* _What the exercise asks_
Below are some entries; reproduce them exactly and leave every picture out.

* _Web page edit records_
==================================================

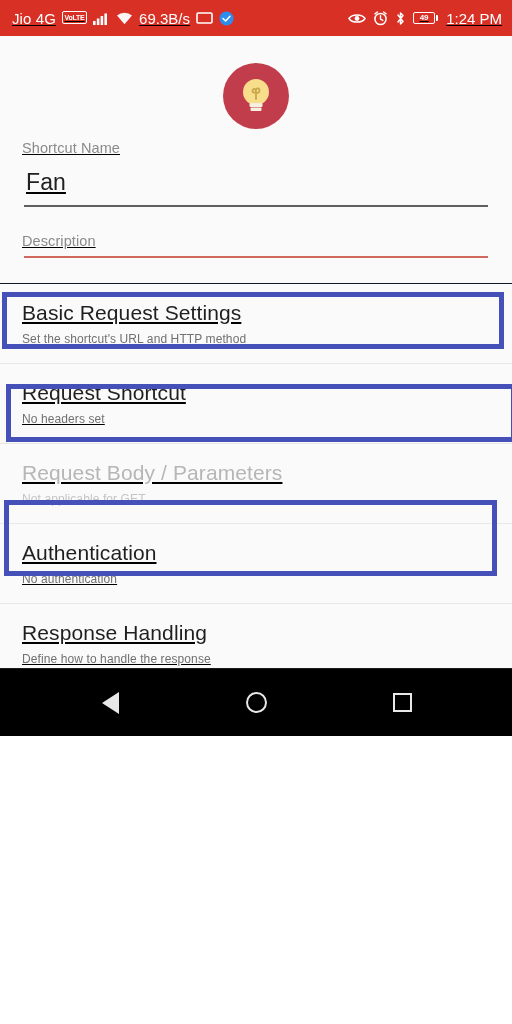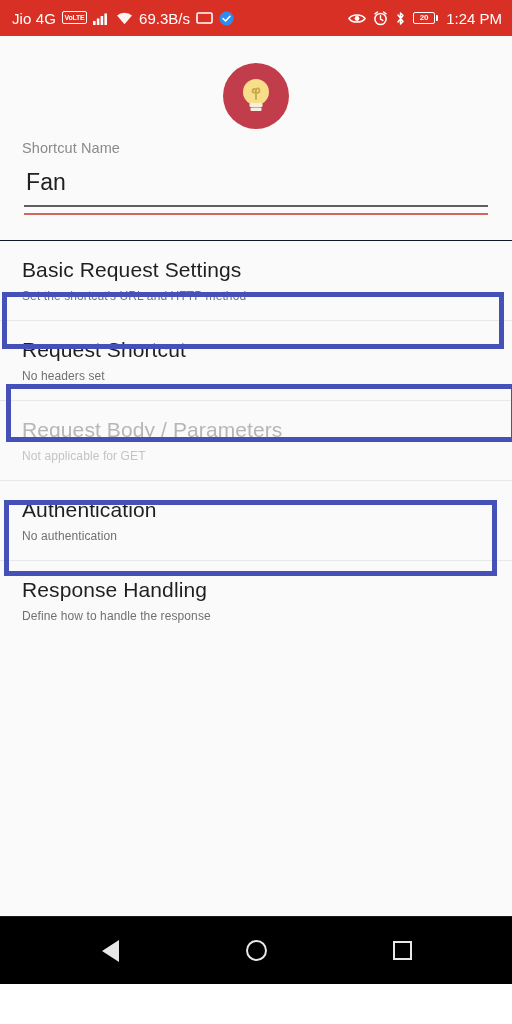--- a/index.html
+++ b/index.html
@@ -15,10 +15,11 @@
   #screen {
     position: relative;
     width: 512px;
-    height: 984px;
+    height: 736px;
     background: #14b8a6;
     display: flex;
     flex-direction: column;
+    text-decoration: underline;
   }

==================================================

* _Your response_
--- a/index.html
+++ b/index.html
@@ -15,10 +15,11 @@
   #screen {
     position: relative;
     width: 512px;
-    height: 984px;
+    height: 736px;
     background: #14b8a6;
     display: flex;
     flex-direction: column;
+    text-decoration: underline;
   }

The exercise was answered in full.